If the adapter save promise rejects, all saved objects (ie the primary saved
object and the nested saved objects) transition to an error state. The specific
error state depends on the specific type of error the promise rejected with, but
all saved objects transition to the same state. In particular, they will all
transition to an invalid state if the promise rejects with an `InvalidError`
even though the errors returned from `extractErrors` may not include errors for
each of the saved objects.

For consistency, `snapshot` and `nestedSaves` will also be passed to
`extractErrors`.

# How We Teach This

The additional functionality proposed in this rfc is quite limited in scope.
All that should be needed is a guide exploring how to support nested saves, and
the additional API added to any discussion of implementing a custom serializer.

# Drawbacks

One obvious drawback is that this rfc introduces a new API, `savedWith`, and
adds parameters to `normalizePayload` and `extractErrors`. Although this
doesn't add *much* to the API surface area, all such complexity comes at some
cost.

A second potential objection may be that the rfc is scenario solving.

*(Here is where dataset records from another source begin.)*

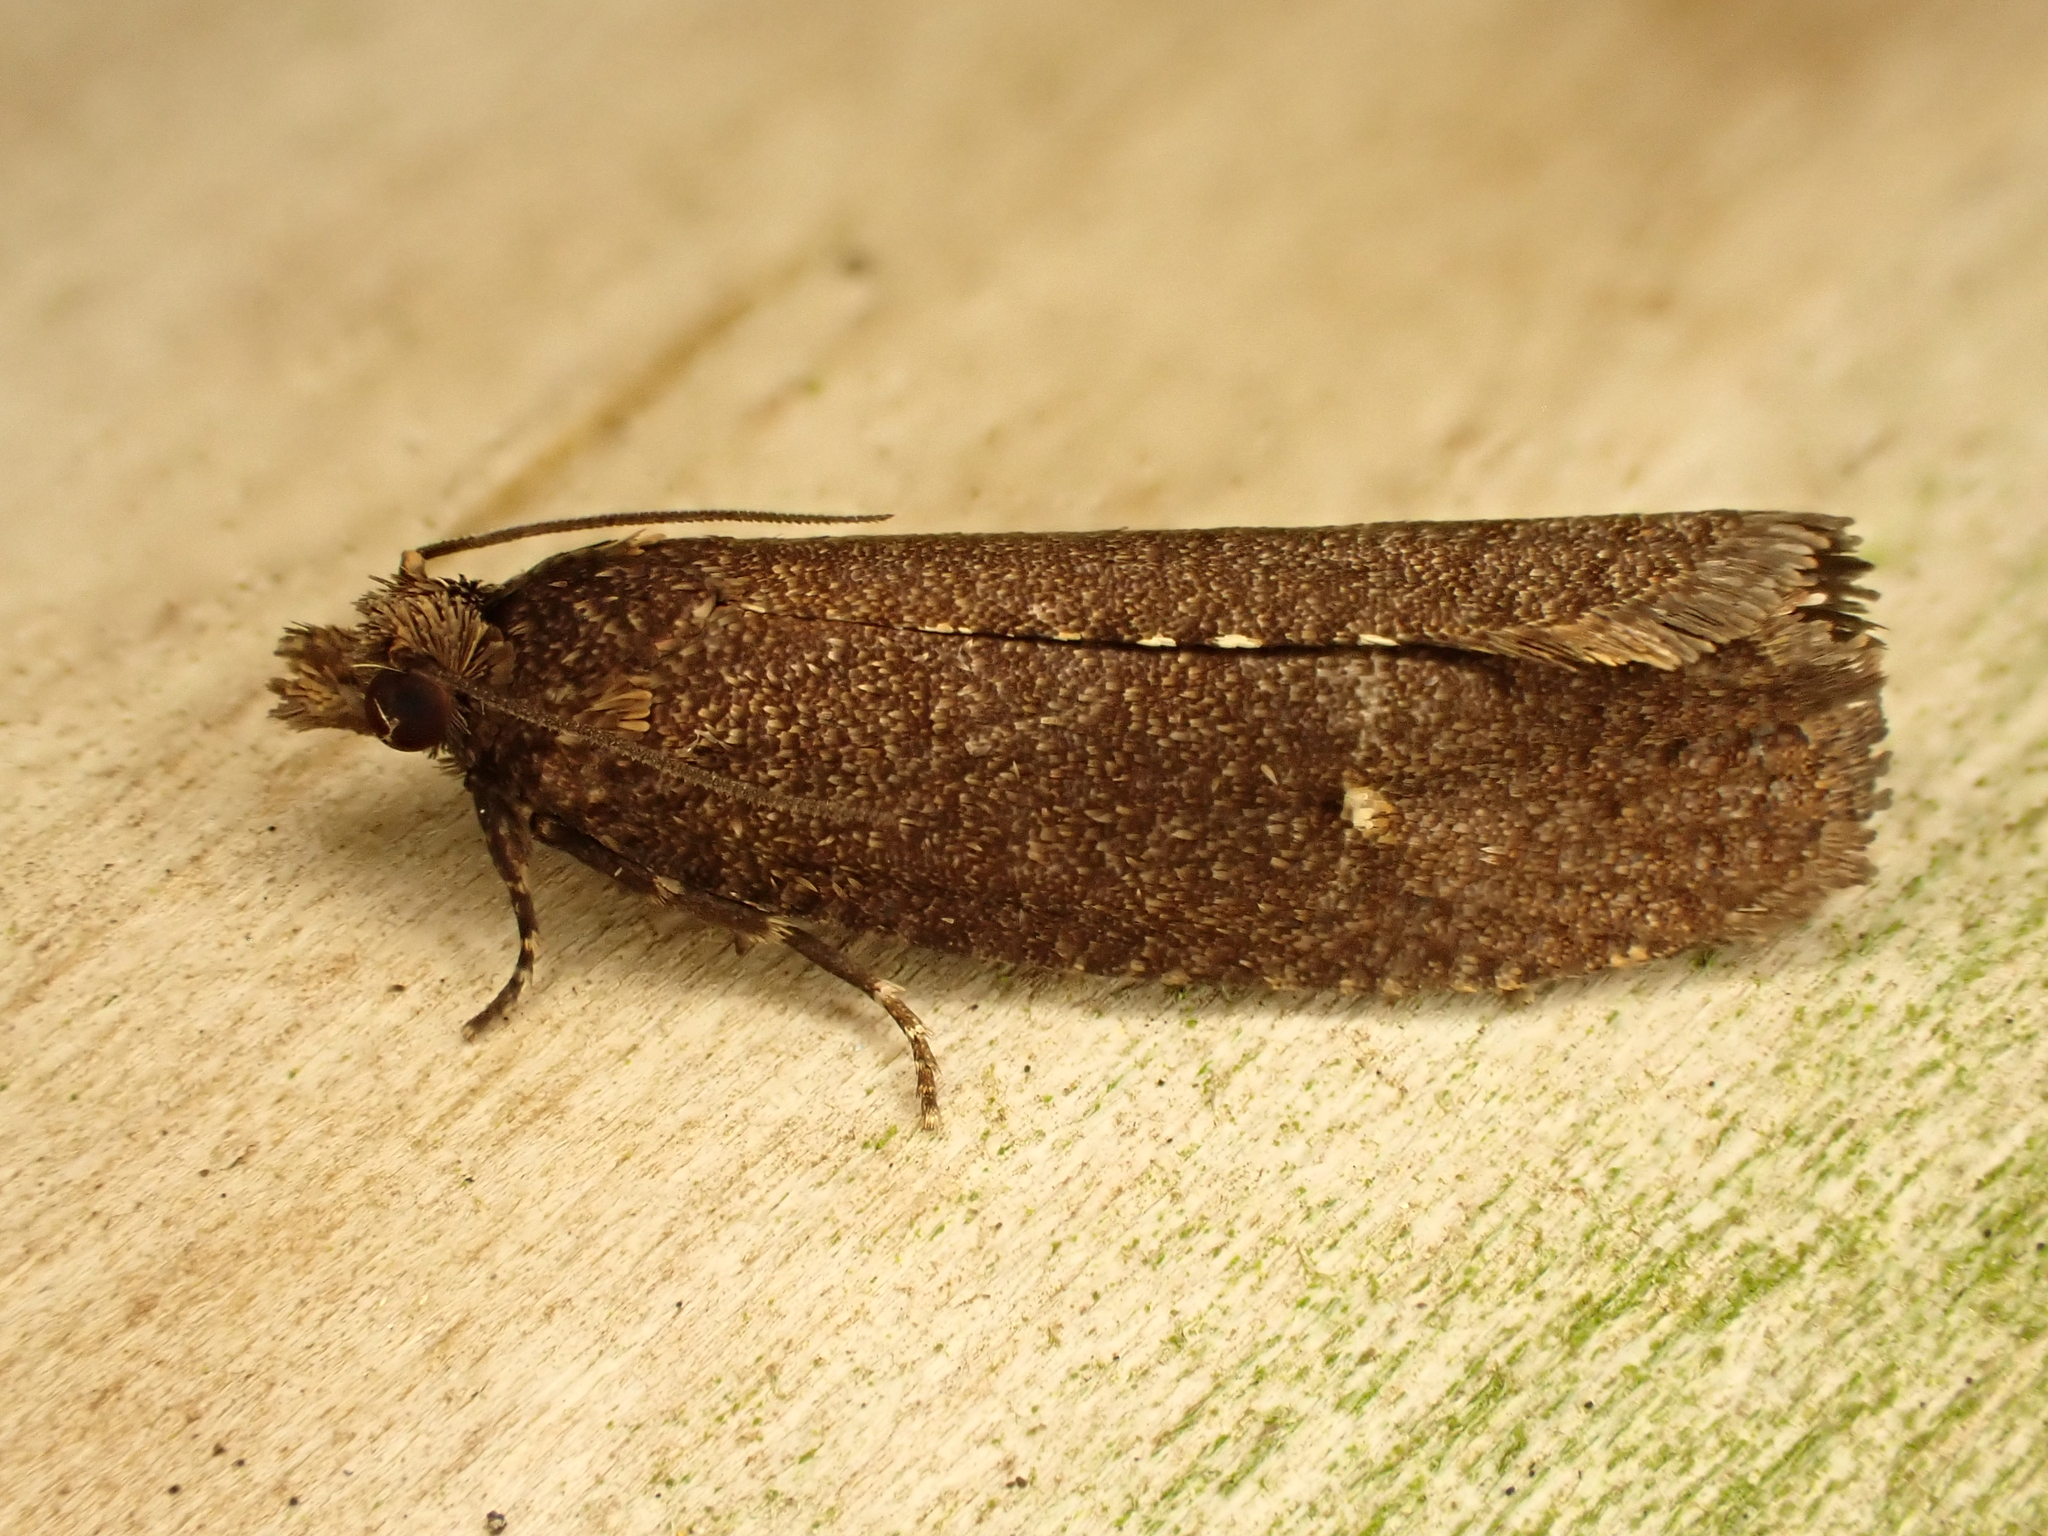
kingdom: Animalia
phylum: Arthropoda
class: Insecta
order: Lepidoptera
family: Tortricidae
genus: Cryptaspasma
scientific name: Cryptaspasma querula
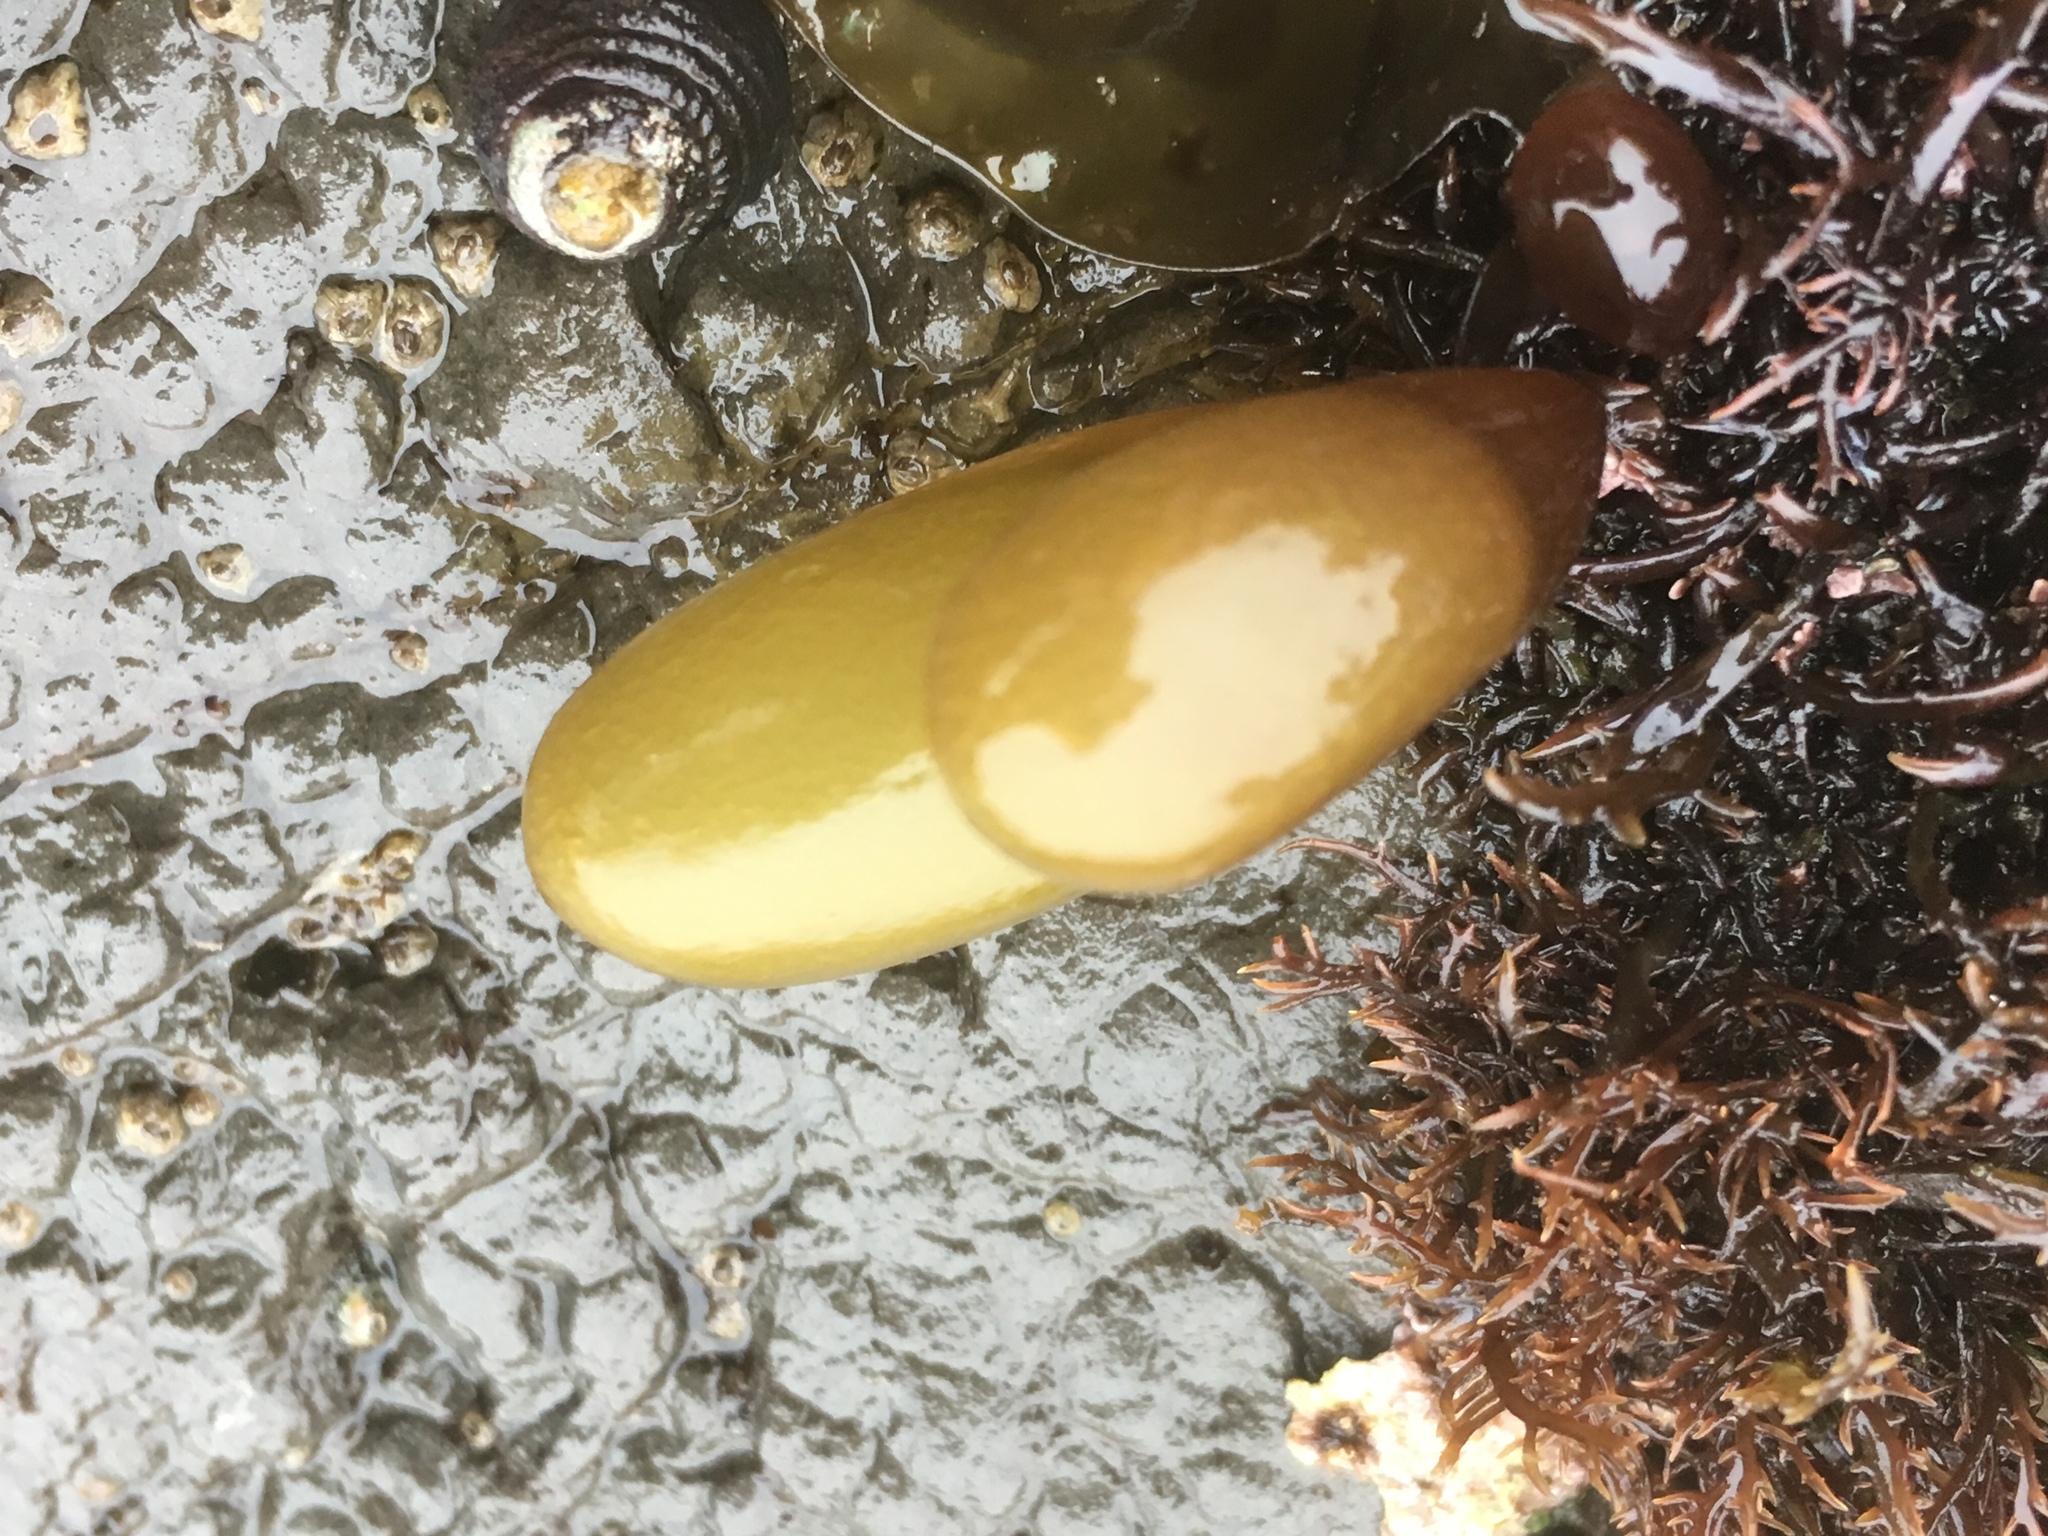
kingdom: Plantae
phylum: Rhodophyta
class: Florideophyceae
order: Palmariales
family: Palmariaceae
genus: Halosaccion
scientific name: Halosaccion glandiforme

This is
true, but

1. The scenario solved is very common,
2. The changes required to support it are minimal, and
3. Generalising the problem to something like arbitrary save coalescing makes
the problem considerably more difficult for questionable marginal gain.


# Alternatives

Other possibilities include:

- Adding support for nested saving as part of a broader save coalescing API,
similar to existing find coalescing and
- Making the model state transition API public.

Related work:

- [Discarding nested saved objects](https://github.com/emberjs/data/pull/4441)
- [ember-data-save-relationships](https://github.com/frank06/ember-data-save-relationships)
(handles only the case where the server echoes the client id)

# Unresolved questions

Are there issues with transitioning nested saved objects to an invalid state
even in cases where the nested object itself did not have errors?